Jake heard them coming again, come-come-commala. Heard them promising to eat his balls and drink his blood.

Brag, brag, brag, he thought, but tried to run faster, anyway. He was alarmed to find he couldn’t. Doing the mindswap with Oy had tired him out quite a little b—

No.

Roland had taught him that self-deception was nothing but pride in disguise, an indulgence to be denied. Jake had done his best to heed this advice, and as a result admitted that “being tired” no longer described his situation. The stitch in his side had grown fangs that had sunk deep into his armpit. He knew he had gained on his pursuers; he also knew from the shouted cadence-chant that they were making up the distance they’d lost. Soon they would be shooting at him and Oy again, and while men didn’t shoot for shit while they were running, someone could always get lucky.

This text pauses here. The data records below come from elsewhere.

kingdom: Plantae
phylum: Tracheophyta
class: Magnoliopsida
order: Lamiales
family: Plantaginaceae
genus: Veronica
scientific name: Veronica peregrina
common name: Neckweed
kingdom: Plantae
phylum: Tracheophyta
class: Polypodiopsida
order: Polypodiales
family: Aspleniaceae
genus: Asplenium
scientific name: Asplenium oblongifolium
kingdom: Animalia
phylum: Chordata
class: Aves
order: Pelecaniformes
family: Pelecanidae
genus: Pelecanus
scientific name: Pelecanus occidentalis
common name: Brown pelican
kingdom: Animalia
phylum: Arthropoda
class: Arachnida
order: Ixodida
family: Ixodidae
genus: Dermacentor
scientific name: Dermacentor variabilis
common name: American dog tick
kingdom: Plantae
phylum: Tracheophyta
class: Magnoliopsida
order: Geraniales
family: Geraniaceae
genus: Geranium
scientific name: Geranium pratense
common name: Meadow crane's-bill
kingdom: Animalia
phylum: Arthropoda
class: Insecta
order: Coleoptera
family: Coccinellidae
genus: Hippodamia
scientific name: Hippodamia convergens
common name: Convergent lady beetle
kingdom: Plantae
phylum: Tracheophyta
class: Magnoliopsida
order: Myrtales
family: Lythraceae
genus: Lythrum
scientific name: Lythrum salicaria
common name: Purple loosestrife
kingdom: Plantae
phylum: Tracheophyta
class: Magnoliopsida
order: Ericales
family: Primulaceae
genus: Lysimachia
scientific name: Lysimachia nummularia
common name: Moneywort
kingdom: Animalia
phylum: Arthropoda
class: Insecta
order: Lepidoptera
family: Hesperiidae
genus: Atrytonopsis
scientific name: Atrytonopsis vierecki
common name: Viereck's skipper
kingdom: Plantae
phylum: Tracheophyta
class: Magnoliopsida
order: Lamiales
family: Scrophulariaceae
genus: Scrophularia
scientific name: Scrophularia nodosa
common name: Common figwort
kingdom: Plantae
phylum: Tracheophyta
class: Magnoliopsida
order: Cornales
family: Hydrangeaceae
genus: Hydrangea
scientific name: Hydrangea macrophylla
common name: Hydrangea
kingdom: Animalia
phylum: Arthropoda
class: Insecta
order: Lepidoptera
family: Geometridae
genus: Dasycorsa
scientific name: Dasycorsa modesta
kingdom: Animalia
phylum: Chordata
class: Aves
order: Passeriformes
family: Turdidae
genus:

Now he saw something up ahead, blocking the corridor. A door. As he approached it, Jake allowed himself to wonder what he’d do if Susannah wasn’t on the other side. Or if she was there but didn’t know how to help him.

Well, he and Oy would make a stand, that was all. No cover, no way to reenact Thermopylae Pass this time, but he’d throw plates and take heads until they brought him down.

If he needed to, that was.

Maybe he would not.

Jake pounded toward the door, his breath now hot in his throat—close to burning—and thought, It’s just as well. I couldn’t have run much further, anyway.

Oy got there first. He put his front paws on the ghostwood and looked up as if reading the words stamped into the door and the message flashing below them. Then he looked back at Jake, who came panting up with one hand pressed against his armpit and the remaining Orizas clanging loudly back and forth in their bag.

NORTH CENTRAL POSITRONICS, LTD.

New York/Fedic

Maximum Security

VERBAL ENTRY CODE REQUIRED

#9 FINAL DEFAULT

He tried the doorknob, but that was only a formality. When the chilly metal refused to turn in his grip, he didn’t bother trying again but hammered the heels of both hands against the wood, instead. “Susannah!” he shouted. “If you’re there, let me in!”

Not by the hair of my chinny-chin-chin he heard his father say, and his mother, much more gravely, as if she knew storytelling was serious business: I heard a fly buzz . . . when I died.

From behind the door there was nothing. From behind Jake, the chanting voices of the Crimson King’s posse swept closer.

“Susannah!” he bawled, and when there was no answer this time he turned, put his back to the door (hadn’t he always known it would end just this way, with his back to a locked door?), and seized an Oriza in each hand. Oy stood between his feet, and now his fur was bushed out, now the velvety-soft skin of his muzzle wrinkled back to show his teeth.

Jake crossed his arms, assuming “the load.”

“Come on then, you bastards,” he said. “For Gilead and the Eld. For Roland, son of Steven. For me and Oy.”

At first he was too fiercely concentrated on dying well, of taking at least one of them with him (the fellow who’d told him the Faddah was dinnah would be his personal preference) and more if he could, to realize the voice he was hearing had come from the other side of the door rather than from his own mind.

“Jake! Is it really you, sugarpie?”

His eyes widened. Oh please let it not be a trick. If it was, Jake reckoned that he would never be played another.

“Susannah, they’re coming! Do you know how—”

“Yes! Should still be chassit, do you hear me? If Nigel’s right, the word should still be cha—”

Jake didn’t give her a chance to finish saying it again. Now he could see them sweeping toward him, running full-out. Some waving guns and already shooting into the air.

“Chassit!” he yelled. “Chassit for the Tower! Open! Open, you son of a bitch!